■ **Exercise instructions**
1. In the Temple Street Night Market text, what purpose do the card tables serve? Explain in one to three sentences.
2. Answer these questions from the Temple Street Night Market text:
(a) Which road do you walk up from the harbor?
(b) Which two places does the group sit between?
(c) What is strung between the apartment buildings?
3. Carry on the Temple Street Night Market essay from its last sentence, in the same voice.

■ **Text**
Notes from Hong Kong: Temple Street Night Market
Say it with me: Temple Street Night Market.
It’s not a name, it’s an invocation. It’s not a place, it’s a world. It’s the brightest spark of the deepest night shining out in all directions, a compass rose that calls the faithful to prayer with the true north of twelve o’clock midnight. It’s elemental, a bagua of phoenix fire and djinn-soaked air, fish-fluid and scale-slippery yet as earthbound as Prometheus.
You start at the harbor and walk up Nathan Road, running the gauntlet of bright young Indian men hawking watches, purses, hashish and hedonism; past the respectable stores with open fronts and uniformed doormen, past the neverending news stands run by mummified great-grandmothers to a thousand generations, but the moment you hit Temple Street you’ll know you’re not anywhere else.
We’re between Temple Street Spicy Crab and the San Miguel Open Tavern, with uniformed waitresses beckoning us to sit for one beer, one beer, one beer for the gentlemen. Whole families sit over open-flame woks and card tables unfolded into impromptu leaves for the unexpected guests. The smell of sterno and spices fill the air, along with plastic Chinese flags strung between the apartment buildings looming to either side. Laundry hangs out of every habitable window alongside the ubiquitous window-mounted air conditioners, monuments to ancient structural architecture and the warping heat of this tropical island.

■ **Excerpted records**
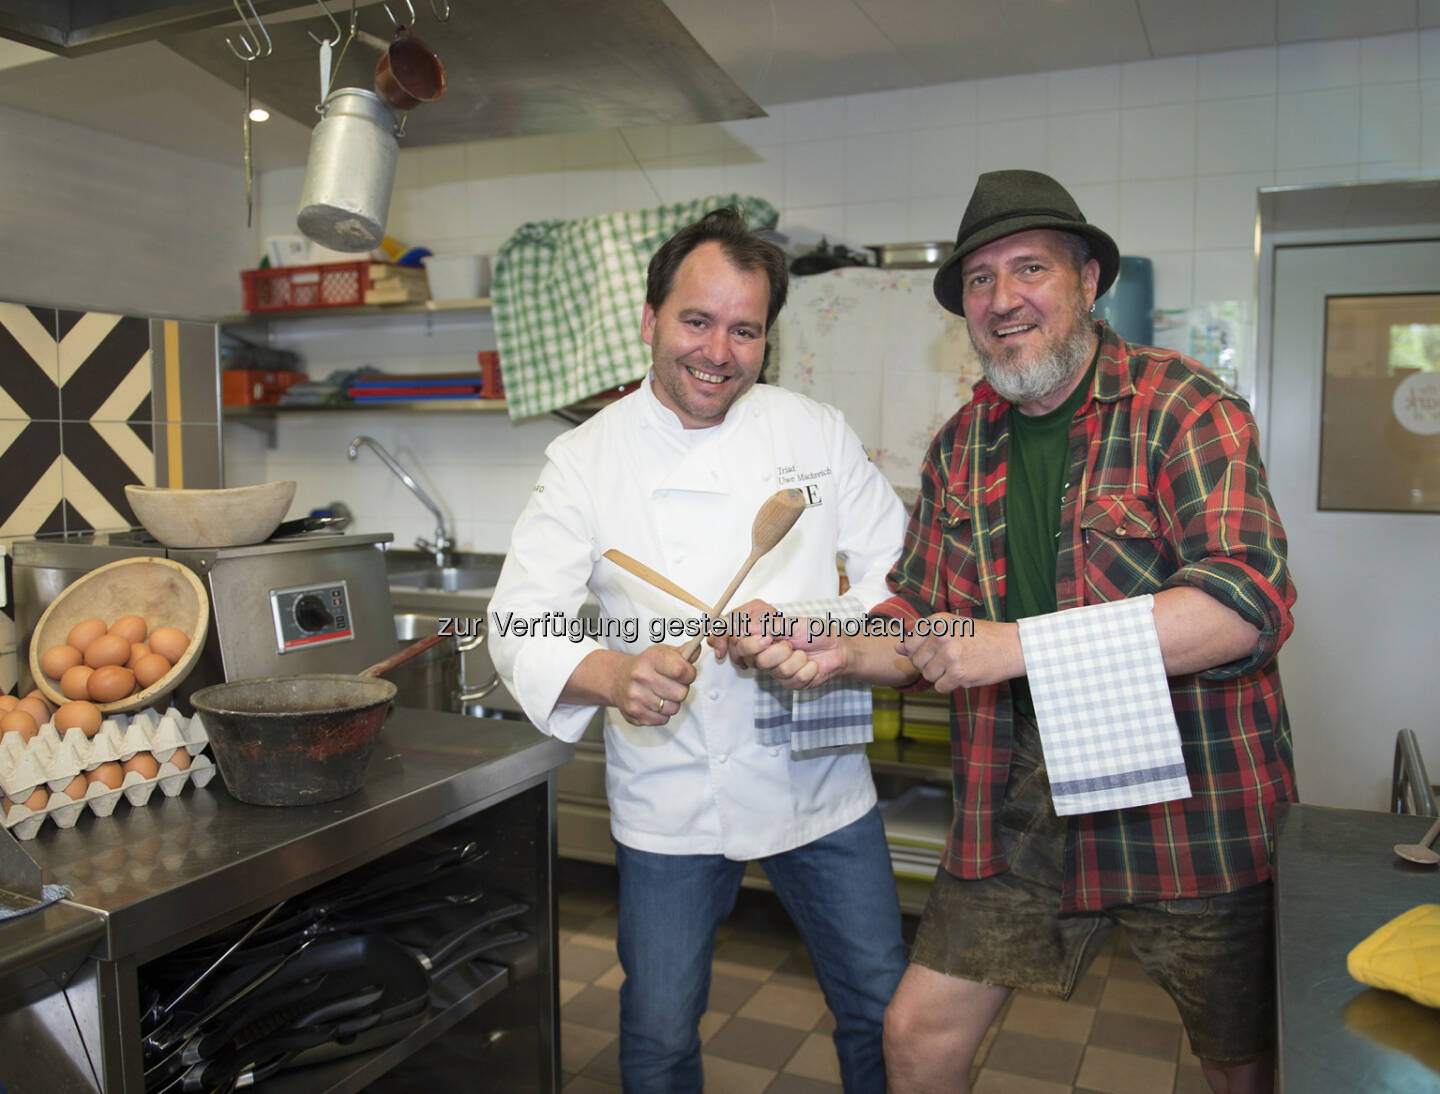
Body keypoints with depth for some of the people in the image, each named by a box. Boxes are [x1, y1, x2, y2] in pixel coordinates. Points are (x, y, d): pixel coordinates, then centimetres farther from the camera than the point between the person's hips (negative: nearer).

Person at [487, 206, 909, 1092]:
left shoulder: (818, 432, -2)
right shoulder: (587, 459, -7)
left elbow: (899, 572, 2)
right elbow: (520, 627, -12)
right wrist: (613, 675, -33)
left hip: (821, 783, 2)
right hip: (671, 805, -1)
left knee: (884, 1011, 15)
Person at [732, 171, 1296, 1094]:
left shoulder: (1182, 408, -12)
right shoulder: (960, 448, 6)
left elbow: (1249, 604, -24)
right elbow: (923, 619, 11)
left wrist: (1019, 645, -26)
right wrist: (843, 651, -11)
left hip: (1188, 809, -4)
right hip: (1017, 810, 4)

...

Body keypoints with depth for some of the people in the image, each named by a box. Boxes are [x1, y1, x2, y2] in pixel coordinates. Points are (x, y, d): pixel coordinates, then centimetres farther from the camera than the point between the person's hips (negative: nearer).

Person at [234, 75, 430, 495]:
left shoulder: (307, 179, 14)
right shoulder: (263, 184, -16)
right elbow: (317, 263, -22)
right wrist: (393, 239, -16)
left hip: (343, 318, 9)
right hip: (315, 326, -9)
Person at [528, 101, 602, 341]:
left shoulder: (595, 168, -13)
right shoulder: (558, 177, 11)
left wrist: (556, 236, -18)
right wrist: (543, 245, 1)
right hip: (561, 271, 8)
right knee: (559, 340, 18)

■ **Answers to each task**
1. Families sitting over open-flame woks unfold card tables into impromptu leaves. The extra table space is for unexpected guests.

2.
(a) Nathan Road.
(b) Temple Street Spicy Crab and the San Miguel Open Tavern.
(c) Plastic Chinese flags.

3.
We pass our first policemen, serious young men in well-pressed blue shirts, talking in low tones with one of the vendors whose cigarette is ash and filter. We pass the Circle K, Moneygram, Tashafudhi, Ching Mai Records, Temple Beauty, Creation Jewelry, Golden Bauhina Jewelry, Avant Gold Jewelry, Palace Jewelry, Mastery Jewelry.
We detour down a side street in between produce stands. Lettuce, bok choi, whole ear corn, cauliflower, black brocolli, tomatoes and yams. A roadside shrine squats alongside, red and gold and piled with brass bowls of apples and oranges, tucked inconspicuously into the corner of the street, a holy fire hydrant for any passing dogs. The Thailand and Southeast Asia grocery stands full of tamarinds, tofu and spiked fruits. A tea shack sells crockery, loose-leaf tea, pots and porcelain, oddly delicate despite the bustle.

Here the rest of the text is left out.